Unlike what you might have been thinking all along, strength training isn’t just about who can lift the heaviest. While it does involve weights, it isn’t solely about being capable of lifting 100 pound barbells.

It also involves conditioning your body to become stronger, fitter, and more flexible. Resistance training also aids in weight loss when done alongside the right cardio routine.

When it comes to strength training, there are various types, but how do you determine which one is right for you? Is there only one universal method to strength train or is one method better than another? The answer depends on your fitness goal.

Before you even consider strength training, you need to know what your goal is. Do you want to lose weight? Get toned up? Become more flexible? Considering your goal, there are four types of strength training.

Body circuit training

Consider this a bootcamp workout using lighter weights and a range of motions that work out the whole body. Circuit training is good for those new to strength training because it is low impact and makes sure you do not get too sore anywhere. This is also one of the best methods to achieve weight loss over time.

Push and pull training

This type of weight training can be broken down into three muscle groups: the muscles that push, the muscles that pull, and your entire lower body muscles.

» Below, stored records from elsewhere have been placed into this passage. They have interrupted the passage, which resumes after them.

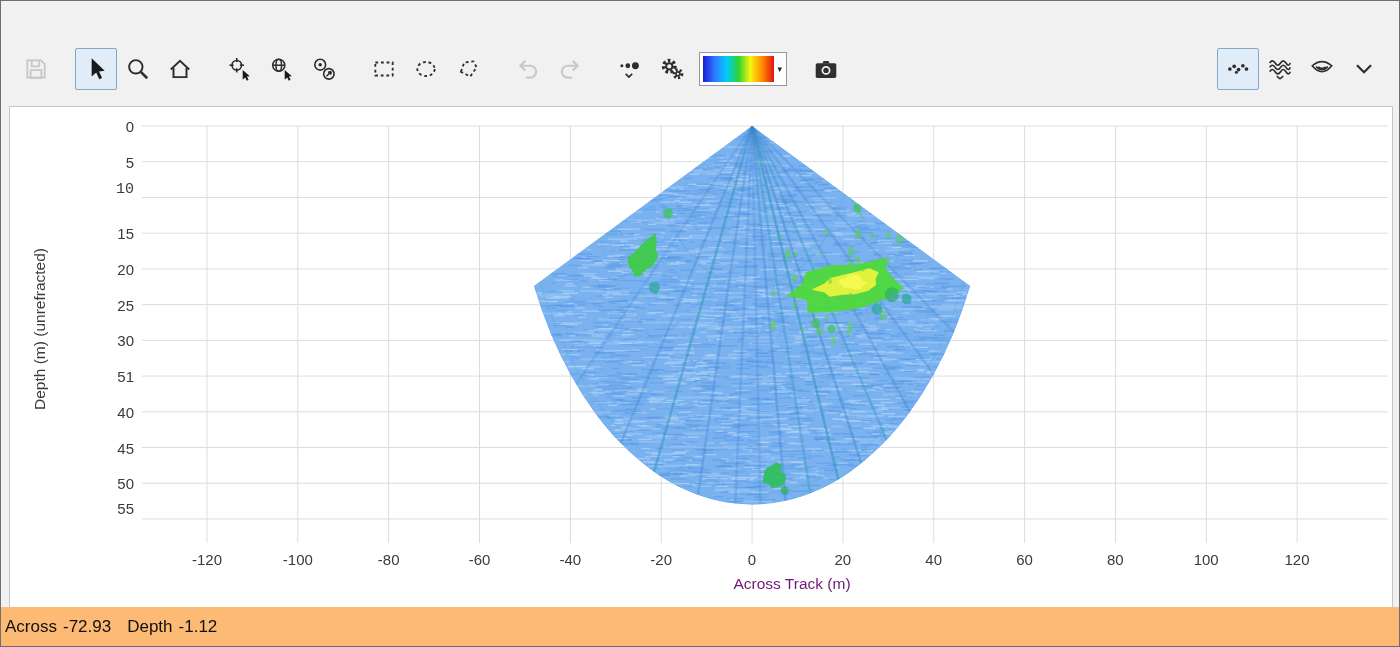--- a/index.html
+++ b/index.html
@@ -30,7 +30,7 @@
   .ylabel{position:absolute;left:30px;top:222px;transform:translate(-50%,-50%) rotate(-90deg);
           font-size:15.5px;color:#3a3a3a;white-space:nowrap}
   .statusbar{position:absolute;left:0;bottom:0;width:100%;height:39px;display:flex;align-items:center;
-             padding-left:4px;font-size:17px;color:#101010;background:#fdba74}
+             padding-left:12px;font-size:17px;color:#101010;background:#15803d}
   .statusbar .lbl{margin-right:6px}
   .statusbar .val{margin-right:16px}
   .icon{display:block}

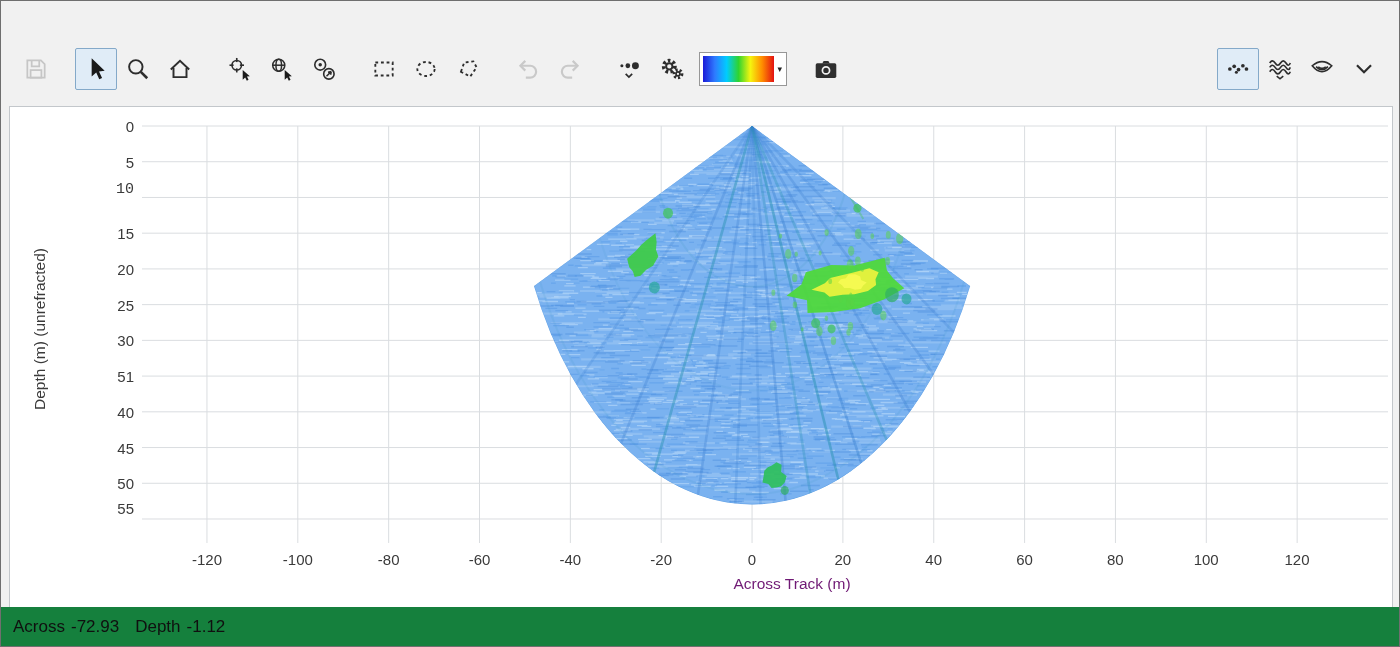--- a/index.html
+++ b/index.html
@@ -347,7 +347,7 @@
     <span class="lbl">Across</span>
     <span class="val">-72.93</span>
     <span class="lbl">Depth</span>
-    <span class="val">-1.12</span>
+    <span class="val">-0.78</span>
   </div>
 
 </div>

One set of muscles is worked out every day and the others are rested. This makes sure all the groups are being worked out without causing strain. This type of training is tremendous for those who want to develop strength in their whole body.

Power training

Also called cross fit or power lifting, this type of training and conditioning focuses on lifting weights, such as squats, snatches, power cleans and deadlifts. These workouts include your whole body and make for a great full-body workout if you are trying to get leaner.

Isometric weight training

This type of strength training involves holding weight in one position for a certain length of time without doing a range of motions. Examples include holding a dumbbell in front of you or a barbell above your head for 30 seconds. Isometric weight training is designed to increase your stamina and make you stronger.

This type of training is ideal for athletes, especially those like gymnasts and rock climbers, which involves holding the body in a single position for long stretches of time.